Kitty, Daisy & Lewis, The Ruby Lounge, Manchester

Three highly competent and incredibly confident musicians.

“Journalists will see what you’re wearing and then describe the music they think you play from that,” asserts middle-child Lewis Durham, with guarded cynicism. “If we suddenly went onstage with pink Mohicans and nose rings they wouldn’t call us rockabilly,” he quips while pre-quiff backstage in Manchester.

Although this colourful picture is somewhat hard to imagine, its rebellious connotations are not to be taken lightly. In front of us sits a trio striving for self-determination, keen to depart from 2008’s highly acclaimed debut. Eight out of ten tracks on the previous record were cover versions which these siblings had been surrounded by since being knee high to a double bass. “My dad would just sit us on his knee and start playing,” explains Kitty, the youngest at 18-years-old. “We had to get away from the perception the covers created,” adds older sister, Daisy. Recently released, ‘Smoking In Heaven’, is their first foray into song-writing.

The black-and-white artwork of 2008 has been left behind in favour of a Technicolour sleeve in which all members hold cigarettes. Facial expressions are impaired by plumes of white smoke, in an image hazy not with nostalgia, but an assertion of adulthood. In the dressing room too, language used is more fitting of the aforementioned punk rock Mohican and certainly makes this no place for children. “Sometimes I think are these songs any good or are they shit,” asks Lewis, in one of many frank answers.

The projected maturity is only stifled when their parents (also backing musicians), enter the room. “Daaad, Get out,” moans Lewis at one interruption. “When people write about us they all say the same thing, they’re this age - they’ll say that first - and then they’ll say they’re a family, they went to school and play rockabilly,” he articulates while being once again disturbed by an intrusion. This time it’s mother of the family, Ingrid, who enters. “I know you’re going to bollock me but I need my bag,” she searches.

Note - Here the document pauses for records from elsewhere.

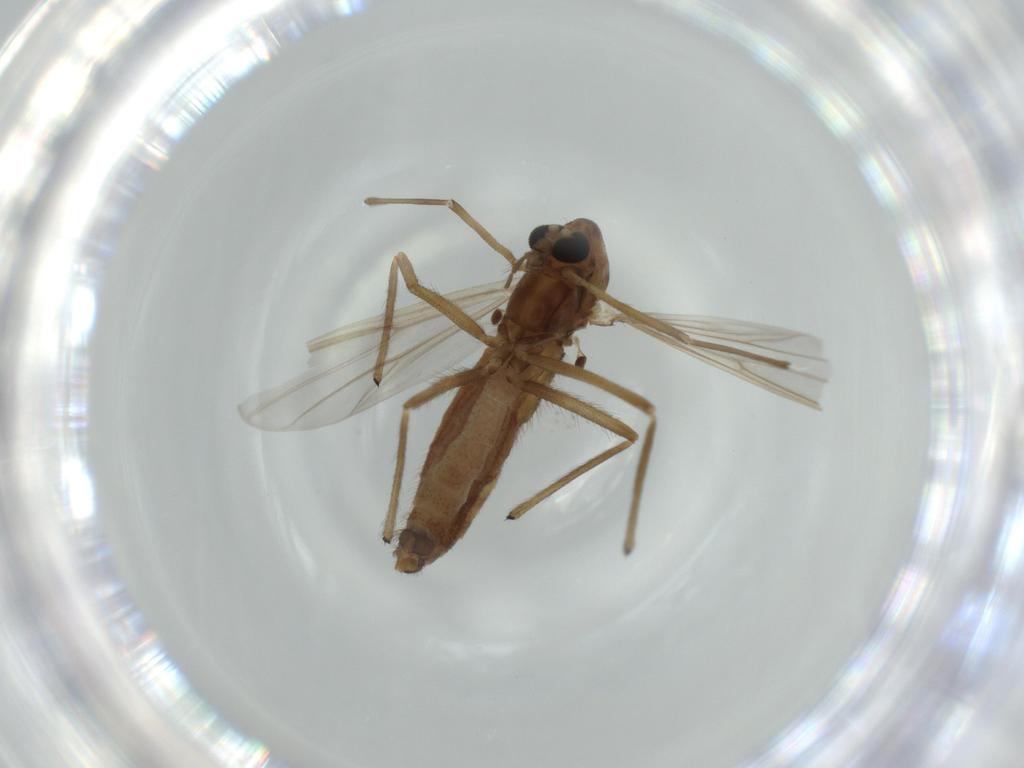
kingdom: Animalia
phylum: Arthropoda
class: Insecta
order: Diptera
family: Chironomidae
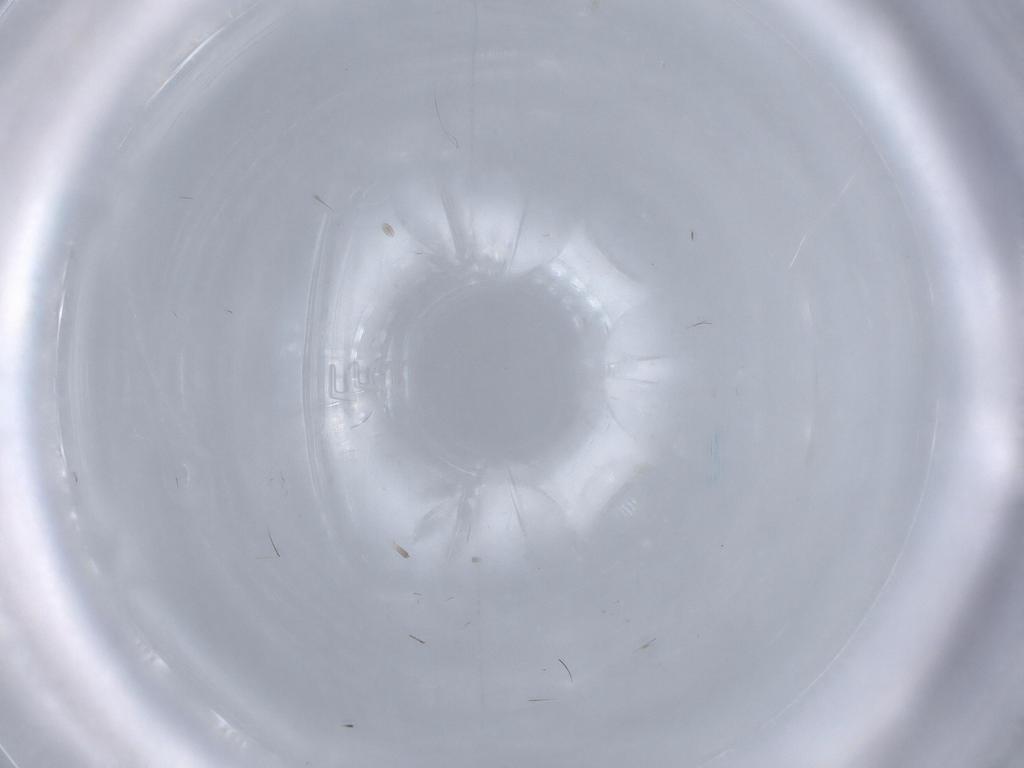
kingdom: Animalia
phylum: Arthropoda
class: Insecta
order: Diptera
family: Chironomidae
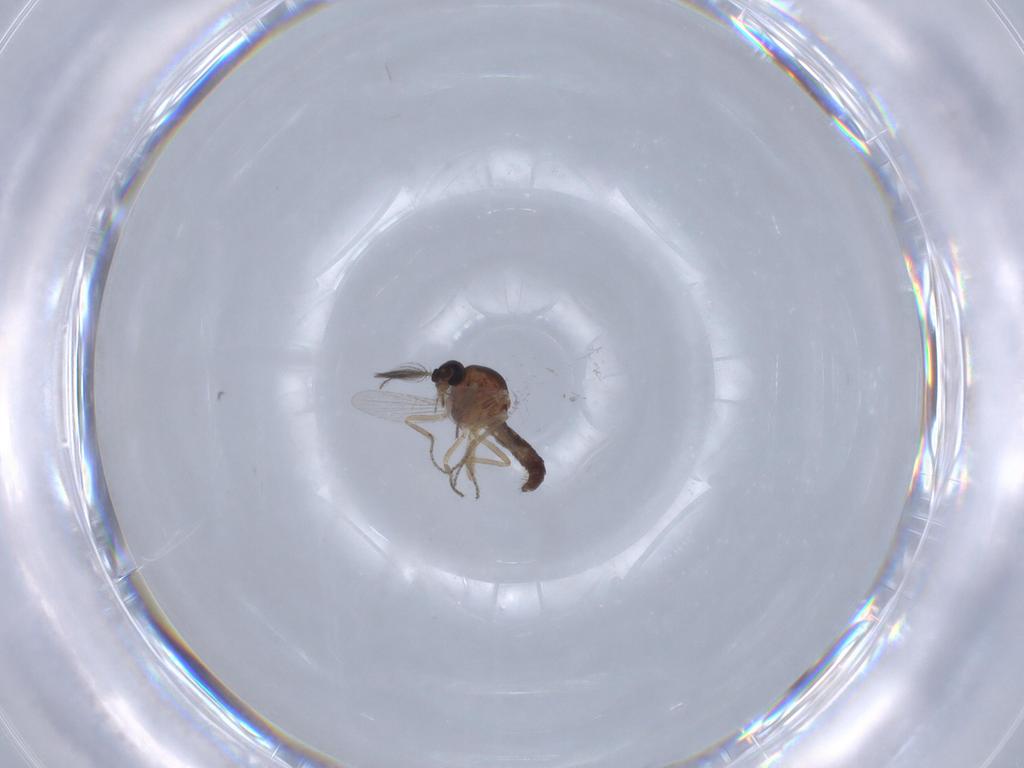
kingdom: Animalia
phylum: Arthropoda
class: Insecta
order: Diptera
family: Ceratopogonidae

Onstage there is no question about who is in control. The three highly competent and incredibly confident musicians swap instruments around, where other bands may well pass herbal smokes. What is striking about tonight is not just the command Kitty, Daisy and Lewis have over their audience, but the conviction with which new lyrics are sung. ‘I’m Going Back’ sees Daisy wrestling with alcoholism, “one more shot to hit the spot, maybe a couple more… Let me hit the floor,” she rasps. Lewis stares defiantly into the crowd while forcefully bemoaning a relationship breakdown during ‘Don’t Make A Fool Out Of Me’, and as the spotlight hits a suited frame, it’s his father who is in the shadow.